A Systems View of Exercise

This article began to take shape after reading another well-intended internet complaint about how mock-quote “science” has no relevance to practical get-in-the-gym exercise.

As pro-science as I am, I have to admit there’s a lot of truth to that point of view. You don’t have to look much further than the papers passed around the strength and fitness blogs and Facebook updates to see why. While there’s occasionally interesting stuff turning up, there’s also a lot of crap. By crap I mean papers looking at how Molecular Signal X jiggled in hungover college students when exposed to a lab trial resembling no workout you will ever do.

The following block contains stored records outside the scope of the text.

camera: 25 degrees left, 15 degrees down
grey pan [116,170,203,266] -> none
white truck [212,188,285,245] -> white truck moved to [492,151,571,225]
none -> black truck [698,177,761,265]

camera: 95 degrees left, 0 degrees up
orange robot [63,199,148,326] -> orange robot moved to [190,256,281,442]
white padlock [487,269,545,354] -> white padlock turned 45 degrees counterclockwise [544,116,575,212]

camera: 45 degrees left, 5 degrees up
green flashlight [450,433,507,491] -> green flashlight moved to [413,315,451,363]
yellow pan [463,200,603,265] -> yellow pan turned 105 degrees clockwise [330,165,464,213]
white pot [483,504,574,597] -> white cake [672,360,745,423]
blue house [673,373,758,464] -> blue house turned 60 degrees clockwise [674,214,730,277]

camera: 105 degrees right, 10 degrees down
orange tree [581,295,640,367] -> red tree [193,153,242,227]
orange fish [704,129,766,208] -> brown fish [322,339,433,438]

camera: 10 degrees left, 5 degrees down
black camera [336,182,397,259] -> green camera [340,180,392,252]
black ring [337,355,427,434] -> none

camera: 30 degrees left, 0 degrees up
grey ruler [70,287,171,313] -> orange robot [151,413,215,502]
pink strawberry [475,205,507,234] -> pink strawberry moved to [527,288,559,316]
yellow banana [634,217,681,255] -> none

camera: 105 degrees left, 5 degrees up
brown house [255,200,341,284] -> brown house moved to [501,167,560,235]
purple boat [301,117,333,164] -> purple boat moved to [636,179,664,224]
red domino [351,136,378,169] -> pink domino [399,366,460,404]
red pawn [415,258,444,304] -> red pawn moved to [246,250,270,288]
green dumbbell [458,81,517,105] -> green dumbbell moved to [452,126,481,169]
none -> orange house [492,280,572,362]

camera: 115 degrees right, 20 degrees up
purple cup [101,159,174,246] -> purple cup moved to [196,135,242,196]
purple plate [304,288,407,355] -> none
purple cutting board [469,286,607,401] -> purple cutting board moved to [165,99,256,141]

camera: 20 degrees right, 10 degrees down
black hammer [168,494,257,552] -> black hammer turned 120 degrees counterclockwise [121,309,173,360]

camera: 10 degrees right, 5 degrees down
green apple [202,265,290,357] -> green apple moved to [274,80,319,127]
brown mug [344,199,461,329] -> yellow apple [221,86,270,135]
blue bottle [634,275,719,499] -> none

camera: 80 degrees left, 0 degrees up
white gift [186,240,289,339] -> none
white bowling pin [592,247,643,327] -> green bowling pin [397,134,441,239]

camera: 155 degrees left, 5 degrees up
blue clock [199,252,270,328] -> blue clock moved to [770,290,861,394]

While I personally find a lot of the biochem research interesting, there’s no shame in admitting that it’s exactly that: a personal interest. I don’t think that material has any relevance at all to doing things at the gym, at least not in the way most folks seem to expect.

Still, there’s something not quite right about the blanket anti-science, anti-intellectual perspective that characterizes some corners of the strength and fitness field. The stereotypical Bro, the musclehead who believes the pseudo-science in supplement ads but turns hostile toward any attempt at debunking it, isn’t our ideal role model. There’s rejecting the irrelevant, on the one hand, and then there’s needless hostility towards intellectual curiosity.

The former I can get behind. The latter, that’s just typical internet posturing — or, at best, an over-reaction to bad science — and in either case an attitude best ignored. The problem is, it’s not always clear which is which, or why there’s a difference at all.